Pop Warner, an 1894 Cornell graduate, was considered a football innovator. 

"The visitor's expression lost every trace of fatigue as he launched into the subject of bird hunting in this part of the state. 'It is better sport here than in California,' he claims, 'because the quail found here are superior in certain ways to those of my home state. Out there we have the topknot blue quail, and they won't stand much for the dogs. The dogs add materially to the pleasure of the hunt down here in South Carolina. It is great sport, and I find I am always benefitted physically after a trip here.'

"When asked what kind of shot he claims to be, his eyes twinkled as he replied, 'Oh, I am just a dub (an awkward, unskilled person) so far as shooting is concerned, but I do not really care about that. It is the sport I enjoy, but Mr Waite is a wonderful shot.'

"Mr. Warner in years past brought his own dogs down with him, but since living such a distance from the state, he has decided it is too much bother. He has no trouble finding dogs for there are plenty of sportsmen around here who are glad to lend to the visitor, and Dr. Waite keeps a number of dogs on his preserve, also.

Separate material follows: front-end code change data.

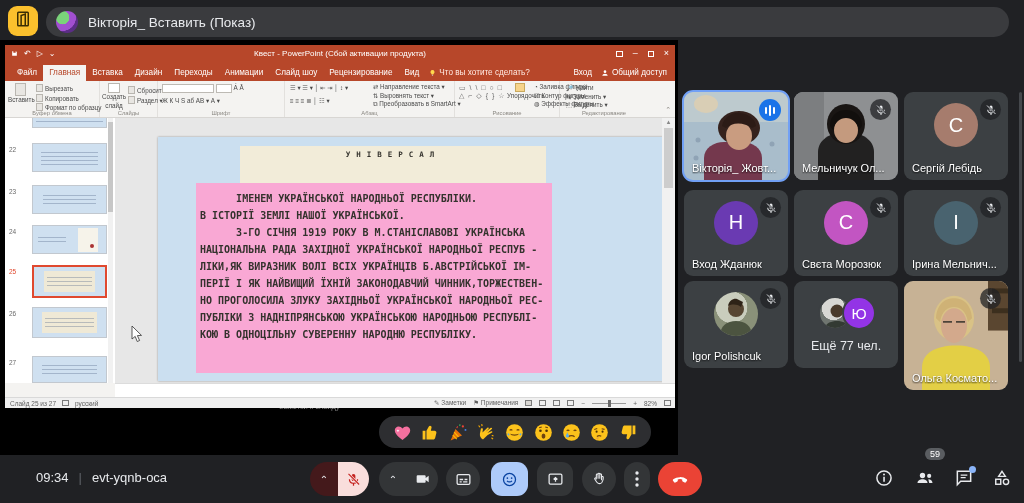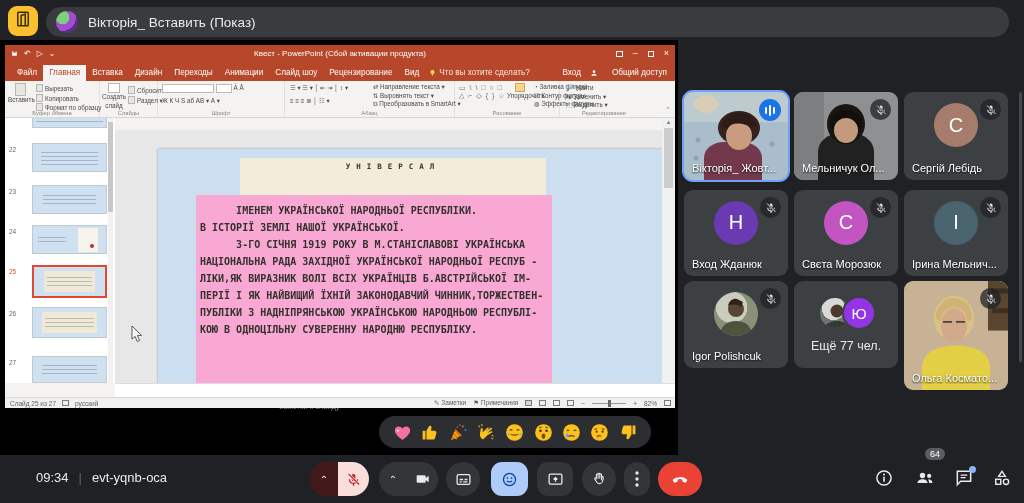--- a/index.html
+++ b/index.html
@@ -165,7 +165,7 @@
         </span>
         <span class="rightacct">
           <span>Вход</span>
-          <span style="display:flex;align-items:center;gap:14px;">
+          <span style="display:flex;align-items:center;gap:3px;">
             <svg width="8" height="8" viewBox="0 0 24 24">
                 <circle cx="12" cy="8" r="4" fill="#fff"></circle>
                 <path d="M4 20c0-4 4-6 8-6s8 2 8 6z" fill="#fff"></path>

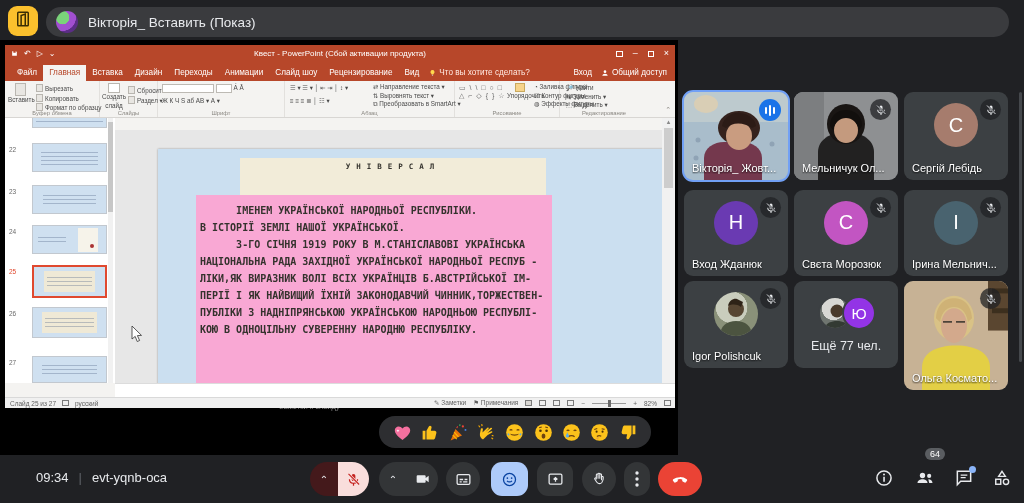--- a/index.html
+++ b/index.html
@@ -50,7 +50,7 @@
   .tlines{position:absolute;inset:3px;background:repeating-linear-gradient(rgba(0,0,0,0) 0 3px,rgba(80,100,135,.35) 3px 4px);}
   #thumb-scroll{left:103px;top:73px;width:5px;height:265px;background:#f1f1f1;}
   #thumb-scroll div{width:5px;height:90px;background:#c7c7c7;margin-top:4px;}
-  #ppt-canvas{left:110px;top:85px;width:547px;height:265px;background:#e7e7e7;}
+  #ppt-canvas{left:110px;top:73px;width:547px;height:265px;background:#e7e7e7;}
   #slide{position:absolute;left:43px;top:19px;width:506px;height:244px;background:#cbdff0;box-shadow:0 0 2px rgba(0,0,0,.35);}
   #paper-top{position:absolute;left:82px;top:9px;width:306px;height:37px;background:#f2ecd9;}
   #paper-body{position:absolute;left:38px;top:46px;width:356px;height:190px;background:#f9a8d4;}

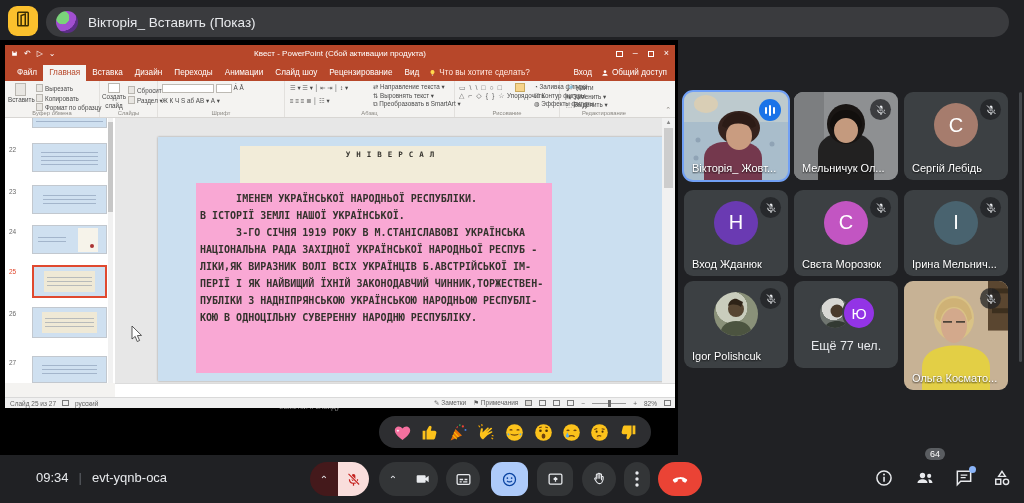--- a/index.html
+++ b/index.html
@@ -291,6 +291,7 @@
             <div class="typed bl">НАЦІОНАЛЬНА РАДА ЗАХІДНОЇ УКРАЇНСЬКОЇ НАРОДНЬОЇ РЕСПУБ -</div>
             <div class="typed bl">ЛІКИ,ЯК ВИРАЗНИК ВОЛІ ВСІХ УКРАЇНЦІВ Б.АВСТРІЙСЬКОЇ ІМ-</div>
             <div class="typed bl">ПЕРІЇ І ЯК НАЙВИЩИЙ ЇХНІЙ ЗАКОНОДАВЧИЙ ЧИННИК,ТОРЖЕСТВЕН-</div>
+            <div class="typed bl">НО ПРОГОЛОСИЛА ЗЛУКУ ЗАХІДНЬОЇ УКРАЇНСЬКОЇ НАРОДНЬОЇ РЕС-</div>
             <div class="typed bl">ПУБЛІКИ З НАДНІПРЯНСЬКОЮ УКРАЇНСЬКОЮ НАРОДНЬОЮ РЕСПУБЛІ-</div>
             <div class="typed bl">КОЮ В ОДНОЦІЛЬНУ СУВЕРЕННУ НАРОДНЮ РЕСПУБЛІКУ.</div>
           </div>

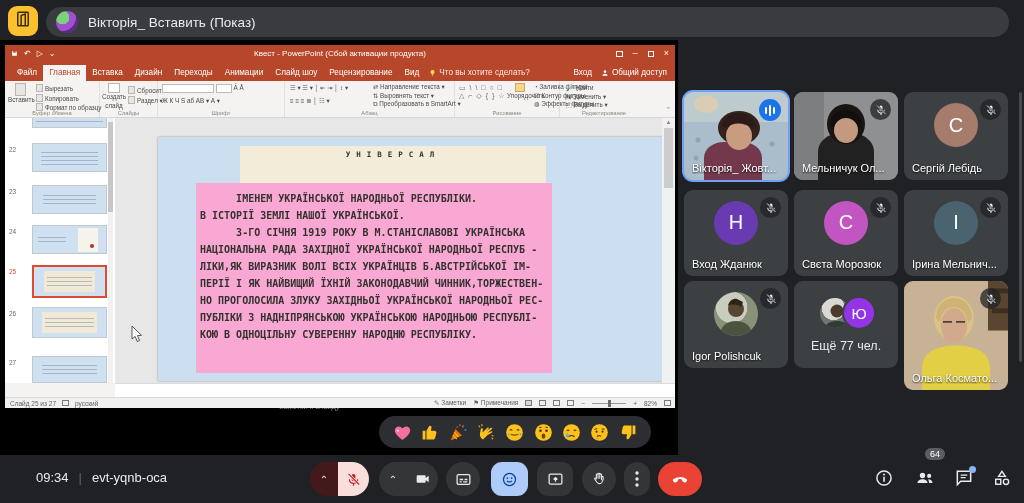--- a/index.html
+++ b/index.html
@@ -613,7 +613,7 @@
         </svg>
     </div>
 
-    <span id="badge-86">64</span>
+    <span id="badge-86">59</span>
 
     <span class="bricon" style="left:874px;">
       <svg width="20" height="20" viewBox="0 0 24 24">

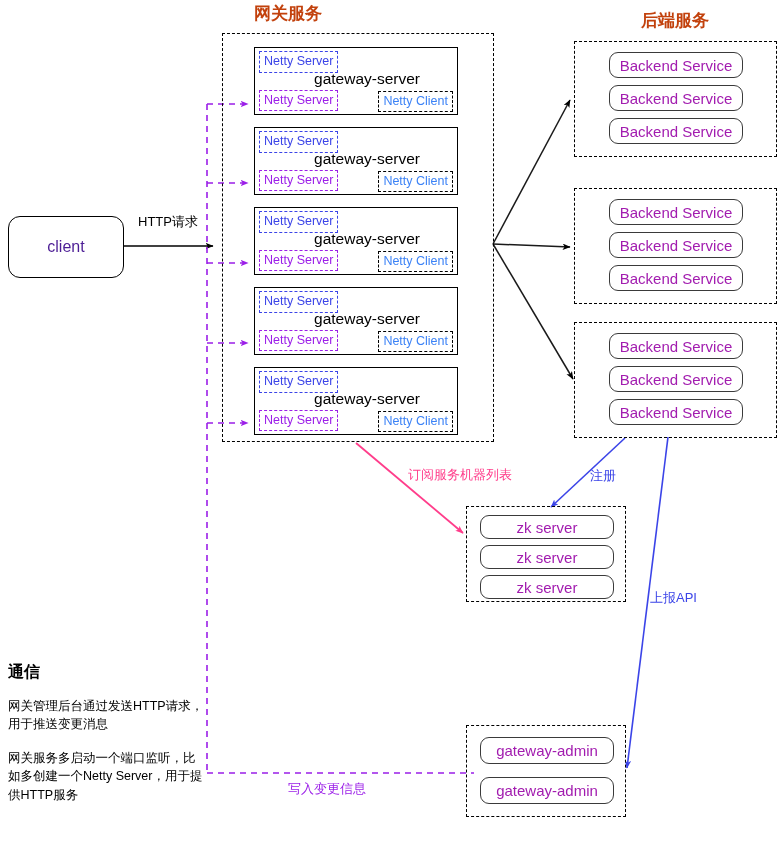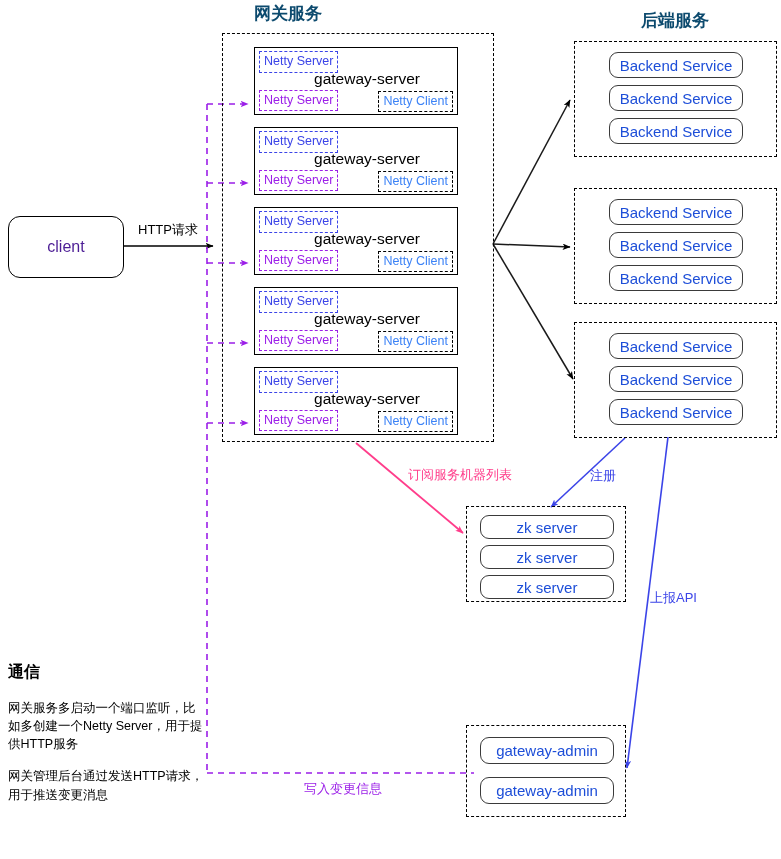--- a/index.html
+++ b/index.html
@@ -24,7 +24,7 @@
   .section-title {
     font-weight: bold;
     font-size: 17px;
-    color: #0c4a6e;
+    color: #c2410c;
     text-align: center;
     white-space: nowrap;
     line-height: 1.2;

"'Pop' admits he came to South Carolina to hunt quail, but it is easy to see that his heart is on the gridiron. 'You might say,' he informed, 'that I am sort of familiar with the South. I did my first coaching at the University of Georgia in '95 and '96. From there I went to Cornell, and then took charge of my Indians. I have been often to Charleston while on my visits to South Carolina, and I have found it an interesting old city full of historic interest. I think it is much like New Orleans in Old World charm.

"When asked if he would accept the invitation given to by the Citadel-Clemson cadets to attend their game tomorrow, Coach Warner replied that he had not received the telegram due to his leaving New York earlier than he had expected, but he had read the telegram in the morning's paper, and he regretted very much that prior arrangements would make it impossible for him to accept. 'I certainly appreciate the invitation, though,' he added.



Pop Warner, second from left, discusses a play with team members.

Laura Hemingway then asked him about the influence college athletics had on the athletes' future careers. He noted that there was much controversy about physical training being added to the mental training of university life, but noted, "The World War proved how unfit our young men were physically, and our institutions are doing great work in helping develop them through the medium of athletics. Athletics act as a stimulus to this improvement."

He also noted that almost every student at Stanford was involved in some sort of athletic pursuit and that it was a recognized part of the curriculum to play football, baseball or basketball, noting that the varsity football team had at least 50 men in reserve drawn from students who were participating in these athletic activities.

Hemingway's article continues, "Without laying claim to any special credit for his team, he casually discussed the contention held that the long trip out to the California coast where so many of the intersectional games have been played had proved harmful to the eastern players because of the open climate. 'So when our boys hopped on the train for their long trip east, we did not know how the trip was going to affect their playing,' he said. 'We think it helped them, due probably to the relaxation they found during the trip across the states.'


Glenn "Pop" Warner

"Mr. Warner says this game with the Army was the first of a two-game arrangement, whereby the Army is to go out to California to play the Stanford team during the Christmas holidays of 1929.

"Mr. Warner will be the guest of Dr. Waite at Taft for a little over a fortnight. After that he plans to run down into Florida for a brief stay prior to going to New Orleans to attend the national convention of football coaches on December 20. He is also planning to see the game between the Georgia Tech and the University of California in Pasadena on New Year's Day.

"The far-famed coach is an athlete in appearance, and while in Kingstree was 'one of the boys' among local fans."